For those of us who have never served in uniform, it's easy to see World War II as a grand, sweeping drama, featuring actors large and small driven by a sense of overriding mission, all sins and failings vindicated by victory. Yet for the veterans I meet, the war is often about something else entirely. Any talk of it brings them back to a single, pervasive memory sequence: a moment of impossible decision or helplessness when, through their action or inaction, they believe, a comrade paid the eternal price. They can't talk about the war without reliving their powerlessness to influence its predations, without revealing how it changed them.
Otto Schwarz served on the USS Houston in the early days of World War II. The heavy cruiser was sunk off Java on February 28, 1942, and Schwarz spent more than three years in Japanese prisoner-of-war camps. When he returned to New Jersey in 1945 he was a different man than the one who had enlisted in January 1941 to escape an abusive home life. . . . "It was the loneliest moment of my life. I absolutely didn't know what to do. Even though I was going home to my family, I had just left my family that had kept each other alive for so long." . . .
Historians have long been vexed by the problem of eyewitness testimony, so enticing but also so fraught.
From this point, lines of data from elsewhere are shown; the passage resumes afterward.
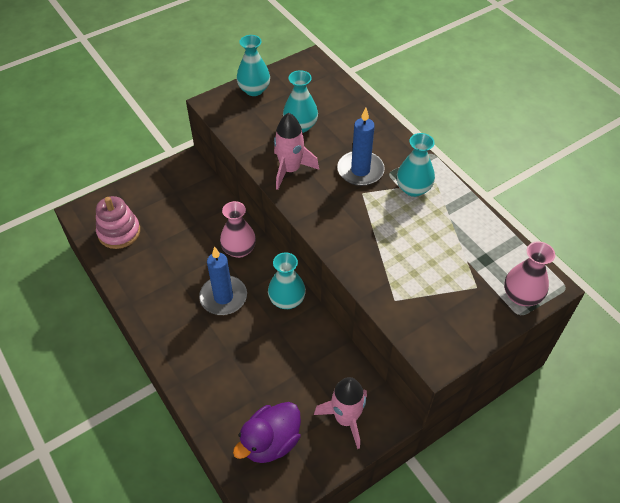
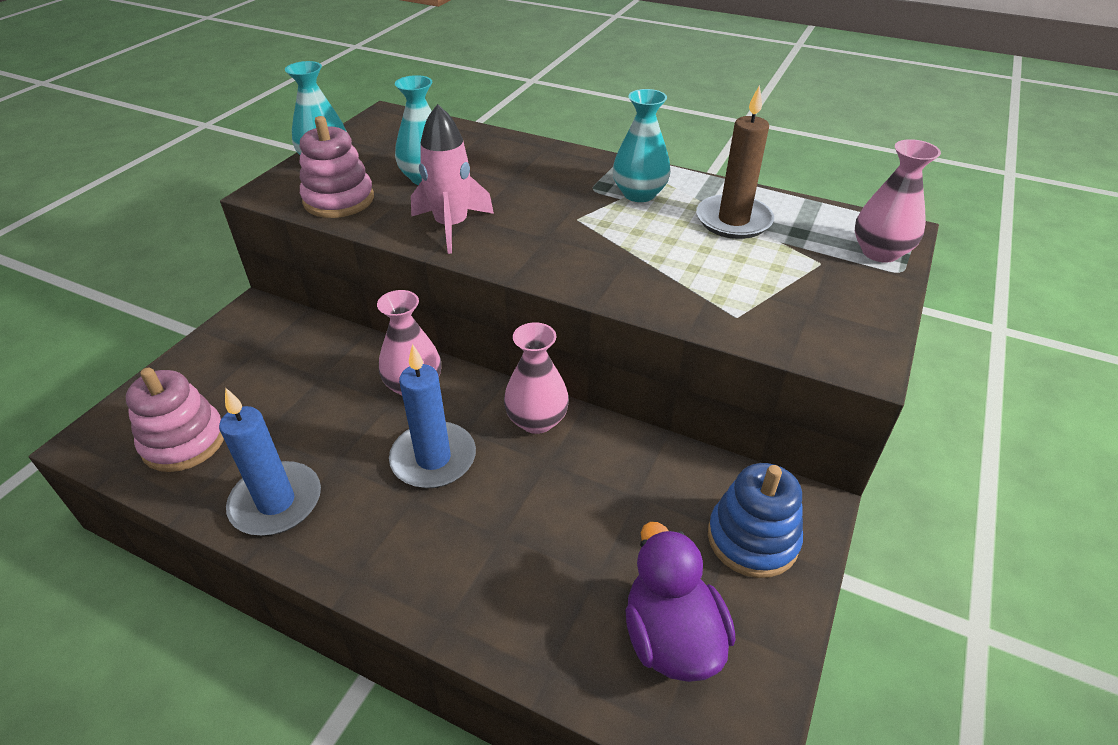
camera: 30 degrees left, 10 degrees down
purple duck [233,402,301,463] -> purple duck turned 150 degrees clockwise [625,522,736,682]
turquoise vase [268,253,306,309] -> pink vase [504,322,569,434]
pink rocket [314,377,367,449] -> blue stacking toy [708,463,803,578]
blue candle [337,108,385,186] -> blue candle moved to [219,388,321,535]
none -> pink stacking toy [300,116,374,218]
none -> brown candle [696,85,774,239]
Any recollection of a traumatic event will have emotional and psychological complexities that can destroy its value as a measure of historical fact. Yet evaluating an eyewitness source boils down to simple common sense. What did the observer say and what was his basis for saying it? Did he directly witness the events he describes? Was he equipped to understand what he saw? Did his memory accurately preserve his perceptions when it was finally tapped, years down the road? Can his memories be corroborated by others who were there?
Though some historians are more comfortable with the reliability of documents produced contemporaneously with events, it is just as healthy to be suspicious of the agendas that can underlie them. Is an after-action report written by an ambitious officer looking to justify a mistake inherently more reliable than the recollection of an event, a trauma or a grudge many years later by a man for whom that one thing is among the most consequential of his life?I've been confronted many times before with the question of the balance between documented & verbal history. (Allow me the conceit that I am a trained historian.) Sir John Keegan falls on the side of documentation when he has written how naval ship logs are a treasure of information for the historian since even in the midst of battle there are logkeepers writing moment-by-moment details. I brought this up during a conversation with the head curator of the USS Texas (BB-35), which saw action at Vera Cruz & in World Wars I & II, & is now a state park adjacent to the battlefield at San Jacinto. The curator (a retired Commander, USN) said that he did not share Keegan's enthusiasm & pointed out, amongst other examples, how an inbound kamikaze attack at Okinawa was shot down, all the while escaping the attention of the numerous logkeepers, apparently distracted by the necessity of fighting a major naval engagement.
Though always cautioned to consider how one "remembers with advantages" (to use the phrase of Henry V), it is difficult to dismiss the value that men such as these, eyewitnesses & participants to stunning events that have quieted their accounts for decades, can give to us beyond mere words.
Hornfischer's article is well-written & well worth the time.